=== CHECK YOUR UNDERSTANDING ===
(A) Repeat verbatim the passage of the incontinence article from "Navigating Relationships And" up to and including "relationships with confidence.".
(B) In the incontinence article's survey, what percentage of people believed incontinence negatively affected their social life?

=== SOURCE DOCUMENT ===
Navigating Relationships And Intimacy With Incontinence
Approaching intimacy when you have incontinence can be daunting, but these tips will help you navigate your relationships with confidence.
We recently conducted a survey which showed that 81% of people believed incontinence negatively affected their social life [1]. So you can imagine how this emotional burden from a social perspective can also be experienced in intimate relationships.
Urinary or faecal incontinence, or any bladder or bowel issues for that matter, can place a huge amount of stress and anxiety on the person experiencing it. It can be challenging for them to come to terms with the condition themselves, let alone having to communicate it to their partner.
We completely understand those reservations, but we’re here to tell you that you can still have wonderful relationships with incontinence, it just takes communication and some physical adjustments.
How to talk about incontinence with your partner
Before diving into intimacy following an incontinence diagnosis, it’s important to communicate with your partner about your experience and symptoms to ensure you have their understanding and support, and that you avoid any discomfort.
Firstly, find a space where you feel comfortable to have a conversation. Let your partner know how you’re feeling (whether that be worried or anxious), they will no doubt calm any nerves you have. Let them know what you need, whether that be simply to listen, or the support you need from them.

=== ENTRIES SHOWN ===
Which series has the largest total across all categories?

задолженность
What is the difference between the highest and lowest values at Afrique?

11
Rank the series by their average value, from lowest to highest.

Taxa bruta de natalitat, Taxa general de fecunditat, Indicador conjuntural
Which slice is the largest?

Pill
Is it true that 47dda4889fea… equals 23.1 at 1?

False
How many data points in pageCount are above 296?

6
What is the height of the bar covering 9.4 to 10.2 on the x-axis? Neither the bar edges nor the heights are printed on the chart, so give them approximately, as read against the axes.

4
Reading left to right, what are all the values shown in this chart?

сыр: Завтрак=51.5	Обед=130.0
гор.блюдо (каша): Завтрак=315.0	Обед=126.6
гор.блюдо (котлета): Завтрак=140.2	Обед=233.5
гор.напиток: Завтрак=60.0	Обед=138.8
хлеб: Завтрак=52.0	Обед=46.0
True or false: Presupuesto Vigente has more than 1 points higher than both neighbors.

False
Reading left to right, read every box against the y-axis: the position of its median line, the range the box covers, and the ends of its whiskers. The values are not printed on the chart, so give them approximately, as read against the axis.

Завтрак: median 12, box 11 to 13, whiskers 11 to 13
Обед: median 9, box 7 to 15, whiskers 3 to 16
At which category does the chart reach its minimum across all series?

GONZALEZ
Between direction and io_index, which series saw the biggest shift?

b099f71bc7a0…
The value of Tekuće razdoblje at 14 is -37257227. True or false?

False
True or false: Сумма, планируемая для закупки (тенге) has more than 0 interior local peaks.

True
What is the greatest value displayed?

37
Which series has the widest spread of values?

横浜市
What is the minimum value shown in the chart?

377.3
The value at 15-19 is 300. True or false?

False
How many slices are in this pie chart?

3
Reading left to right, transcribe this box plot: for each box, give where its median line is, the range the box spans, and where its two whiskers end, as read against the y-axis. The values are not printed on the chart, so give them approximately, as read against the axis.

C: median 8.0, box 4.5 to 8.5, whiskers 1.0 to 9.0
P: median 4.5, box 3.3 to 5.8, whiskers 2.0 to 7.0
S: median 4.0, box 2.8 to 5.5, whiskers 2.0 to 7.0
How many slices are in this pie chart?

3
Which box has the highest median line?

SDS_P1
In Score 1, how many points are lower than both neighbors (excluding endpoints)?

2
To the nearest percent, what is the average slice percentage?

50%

=== SOLUTIONS TO EACH TASK ===
(A)
Navigating Relationships And Intimacy With Incontinence
Approaching intimacy when you have incontinence can be daunting, but these tips will help you navigate your relationships with confidence.

(B) 81%